The investment comes at an opportune time. Raimondo pointed out that what most companies are worried about is the lack of talent. “The rate-limiting factor to growth is talent, and it’s at every level,” she said. “What we are envisioning is…bringing together universities, with companies, with the federal government to solve problems. Interdisciplinary hubs of research and development to solve problems.”

One way to address the talent shortage and tight labor market is to open up the opportunities more widely. “If we don’t, as a country, as an industry, figure out how to tap into and unleash the talent of women in tech companies, we will not compete,” said Raimondo.

To advise on the R&D aspects of the CHIPS Act, the U.S. Department of Commerce has appointed the first members of its Industrial Advisory Committee. Deirdre Hanford, chief security officer at Synopsys, is one of the appointees. The committee will share advice on the science and technology needs of the country’s microelectronics industry, the national strategy on microelectronics research, and opportunities for new public-private partnerships.

Hanford also recently attended the first on-site meeting of the Semiconductor Degree Leadership Board (SDLB) at Purdue, providing input on the university’s semiconductor degree programs.

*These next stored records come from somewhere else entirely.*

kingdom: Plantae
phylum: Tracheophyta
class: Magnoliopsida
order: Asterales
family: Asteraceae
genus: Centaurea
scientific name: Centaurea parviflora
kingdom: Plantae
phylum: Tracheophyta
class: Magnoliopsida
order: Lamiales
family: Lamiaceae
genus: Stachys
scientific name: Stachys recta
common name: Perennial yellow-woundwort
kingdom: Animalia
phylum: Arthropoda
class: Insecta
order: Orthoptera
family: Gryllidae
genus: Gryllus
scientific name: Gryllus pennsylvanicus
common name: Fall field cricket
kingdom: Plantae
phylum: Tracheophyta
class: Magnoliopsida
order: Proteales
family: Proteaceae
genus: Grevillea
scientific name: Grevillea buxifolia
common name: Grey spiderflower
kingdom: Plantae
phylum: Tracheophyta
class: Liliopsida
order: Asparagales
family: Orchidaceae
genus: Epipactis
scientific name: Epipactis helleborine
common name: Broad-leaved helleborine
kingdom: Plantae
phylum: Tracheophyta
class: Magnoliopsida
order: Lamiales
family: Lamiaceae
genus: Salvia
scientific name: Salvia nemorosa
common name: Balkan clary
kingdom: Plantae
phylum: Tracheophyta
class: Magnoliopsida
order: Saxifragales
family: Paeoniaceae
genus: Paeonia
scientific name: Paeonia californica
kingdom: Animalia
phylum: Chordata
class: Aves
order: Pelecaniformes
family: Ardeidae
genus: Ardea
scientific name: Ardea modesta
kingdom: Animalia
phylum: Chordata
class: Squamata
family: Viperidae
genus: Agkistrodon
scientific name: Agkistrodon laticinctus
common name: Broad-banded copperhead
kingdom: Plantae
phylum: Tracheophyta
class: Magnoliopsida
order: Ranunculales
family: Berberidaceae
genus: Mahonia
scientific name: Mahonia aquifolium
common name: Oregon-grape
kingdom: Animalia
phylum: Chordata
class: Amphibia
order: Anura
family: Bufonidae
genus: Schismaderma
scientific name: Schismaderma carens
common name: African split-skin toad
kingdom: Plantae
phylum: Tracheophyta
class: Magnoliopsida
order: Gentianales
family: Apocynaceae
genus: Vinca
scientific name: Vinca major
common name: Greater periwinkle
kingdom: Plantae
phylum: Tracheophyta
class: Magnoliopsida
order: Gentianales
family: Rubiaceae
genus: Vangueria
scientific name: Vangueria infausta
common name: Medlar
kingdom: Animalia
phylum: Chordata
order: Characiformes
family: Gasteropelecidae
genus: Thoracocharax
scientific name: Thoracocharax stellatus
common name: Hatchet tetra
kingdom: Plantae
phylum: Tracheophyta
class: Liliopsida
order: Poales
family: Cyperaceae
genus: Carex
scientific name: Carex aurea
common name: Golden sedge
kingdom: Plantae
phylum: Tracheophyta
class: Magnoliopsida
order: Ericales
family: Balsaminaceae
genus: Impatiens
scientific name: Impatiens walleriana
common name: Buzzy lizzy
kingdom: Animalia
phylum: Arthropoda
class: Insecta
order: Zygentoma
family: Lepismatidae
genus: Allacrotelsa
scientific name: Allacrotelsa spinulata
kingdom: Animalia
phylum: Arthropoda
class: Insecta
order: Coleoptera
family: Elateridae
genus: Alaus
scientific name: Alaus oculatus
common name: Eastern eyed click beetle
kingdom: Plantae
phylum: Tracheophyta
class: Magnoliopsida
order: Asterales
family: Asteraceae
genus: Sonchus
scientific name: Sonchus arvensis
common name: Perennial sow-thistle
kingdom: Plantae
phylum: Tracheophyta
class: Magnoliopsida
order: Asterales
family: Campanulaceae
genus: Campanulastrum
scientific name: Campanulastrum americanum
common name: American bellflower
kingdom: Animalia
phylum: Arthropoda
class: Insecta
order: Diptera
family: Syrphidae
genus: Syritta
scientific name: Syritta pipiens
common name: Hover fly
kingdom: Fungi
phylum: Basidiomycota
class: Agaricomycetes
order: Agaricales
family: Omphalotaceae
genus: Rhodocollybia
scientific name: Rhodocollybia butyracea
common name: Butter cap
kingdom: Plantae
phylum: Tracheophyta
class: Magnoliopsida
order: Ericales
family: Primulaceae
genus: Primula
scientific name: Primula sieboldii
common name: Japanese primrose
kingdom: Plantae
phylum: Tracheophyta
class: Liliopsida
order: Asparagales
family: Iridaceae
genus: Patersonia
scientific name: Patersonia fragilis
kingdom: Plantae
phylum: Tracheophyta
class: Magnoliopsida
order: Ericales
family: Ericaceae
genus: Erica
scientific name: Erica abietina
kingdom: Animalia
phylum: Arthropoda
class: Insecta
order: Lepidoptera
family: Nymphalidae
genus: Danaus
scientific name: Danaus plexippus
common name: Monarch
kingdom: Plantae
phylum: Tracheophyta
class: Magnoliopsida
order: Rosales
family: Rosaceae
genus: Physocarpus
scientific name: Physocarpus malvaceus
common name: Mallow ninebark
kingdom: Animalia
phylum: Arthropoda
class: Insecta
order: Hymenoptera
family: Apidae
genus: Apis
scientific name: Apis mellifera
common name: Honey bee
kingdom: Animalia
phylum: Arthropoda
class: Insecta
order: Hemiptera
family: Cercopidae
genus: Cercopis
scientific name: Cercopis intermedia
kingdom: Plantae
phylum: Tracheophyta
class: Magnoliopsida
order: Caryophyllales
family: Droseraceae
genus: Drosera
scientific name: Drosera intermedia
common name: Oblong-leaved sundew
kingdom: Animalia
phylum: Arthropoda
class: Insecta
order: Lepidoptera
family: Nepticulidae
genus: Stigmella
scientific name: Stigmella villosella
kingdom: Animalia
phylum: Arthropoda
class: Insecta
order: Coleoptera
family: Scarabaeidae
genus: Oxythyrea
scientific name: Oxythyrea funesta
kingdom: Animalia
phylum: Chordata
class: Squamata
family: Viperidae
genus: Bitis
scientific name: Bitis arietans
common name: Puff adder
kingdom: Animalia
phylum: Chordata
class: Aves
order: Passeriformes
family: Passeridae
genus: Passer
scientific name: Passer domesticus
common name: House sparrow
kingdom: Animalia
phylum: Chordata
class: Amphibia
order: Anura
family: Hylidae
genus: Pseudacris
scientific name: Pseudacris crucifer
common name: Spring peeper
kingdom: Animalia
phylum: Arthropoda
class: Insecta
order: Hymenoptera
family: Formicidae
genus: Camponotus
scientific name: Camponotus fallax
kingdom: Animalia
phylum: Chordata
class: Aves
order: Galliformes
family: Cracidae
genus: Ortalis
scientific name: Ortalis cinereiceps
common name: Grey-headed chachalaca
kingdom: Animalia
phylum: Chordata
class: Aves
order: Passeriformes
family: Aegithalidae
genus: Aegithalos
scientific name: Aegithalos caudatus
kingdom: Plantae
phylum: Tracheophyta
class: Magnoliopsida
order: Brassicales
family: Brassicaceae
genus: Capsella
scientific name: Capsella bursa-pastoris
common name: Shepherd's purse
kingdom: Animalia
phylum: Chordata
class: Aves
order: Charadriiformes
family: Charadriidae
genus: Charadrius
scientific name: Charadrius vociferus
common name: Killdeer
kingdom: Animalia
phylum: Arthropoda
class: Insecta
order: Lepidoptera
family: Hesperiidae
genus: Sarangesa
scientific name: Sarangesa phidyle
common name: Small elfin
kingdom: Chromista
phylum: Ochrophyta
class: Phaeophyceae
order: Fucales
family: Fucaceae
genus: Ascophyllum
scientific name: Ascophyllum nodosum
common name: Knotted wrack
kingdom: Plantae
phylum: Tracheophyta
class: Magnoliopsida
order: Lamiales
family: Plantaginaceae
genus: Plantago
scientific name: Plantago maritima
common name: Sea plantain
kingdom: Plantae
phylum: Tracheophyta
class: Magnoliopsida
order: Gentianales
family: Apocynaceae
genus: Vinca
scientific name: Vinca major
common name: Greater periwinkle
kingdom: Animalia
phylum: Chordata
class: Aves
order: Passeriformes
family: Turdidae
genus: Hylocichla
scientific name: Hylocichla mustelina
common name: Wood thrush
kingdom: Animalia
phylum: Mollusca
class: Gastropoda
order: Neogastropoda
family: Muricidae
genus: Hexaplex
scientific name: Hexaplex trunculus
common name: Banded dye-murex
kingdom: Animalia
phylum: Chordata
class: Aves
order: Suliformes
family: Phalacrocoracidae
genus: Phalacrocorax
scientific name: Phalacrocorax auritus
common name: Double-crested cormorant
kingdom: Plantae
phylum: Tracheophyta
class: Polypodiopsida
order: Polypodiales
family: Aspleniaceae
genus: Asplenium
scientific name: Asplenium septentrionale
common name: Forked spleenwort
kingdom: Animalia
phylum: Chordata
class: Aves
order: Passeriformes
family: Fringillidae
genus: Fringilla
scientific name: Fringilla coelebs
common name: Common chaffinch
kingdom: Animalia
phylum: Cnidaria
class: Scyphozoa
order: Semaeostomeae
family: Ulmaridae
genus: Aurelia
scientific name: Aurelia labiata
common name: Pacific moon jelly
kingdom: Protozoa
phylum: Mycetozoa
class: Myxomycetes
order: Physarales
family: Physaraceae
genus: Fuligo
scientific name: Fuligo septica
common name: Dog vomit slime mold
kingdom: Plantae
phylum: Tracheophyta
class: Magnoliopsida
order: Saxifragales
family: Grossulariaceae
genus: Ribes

“I am impressed at Purdue’s bold plans to turbocharge semiconductor engineering education on Purdue’s campus and beyond. Purdue has gathered an impressive set of industry leaders on their SDLB to provide input to and support of those plans. Synopsys is pleased to participate in this important initiative.”
– Deirdre Hanford, Chief Security Officer, Synopsys

Driving Semiconductor Innovation with Hands-on Experiences

Funding from the CHIPS Act is expected to make an impact on semiconductor research and talent development. With our leading role in the chip design, verification, and IP ecosystem, Synopsys can help drive the semiconductor innovation the nation needs. And our collaborations with the academic world provides students with real-world, hands-on engineering experiences as well as, in some cases, a head start on their careers. From access to our software and technical experts to joint curriculum development and internship/co-op programs for early-career and entry-level positions, Synopsys stands ready to empower future industry leaders.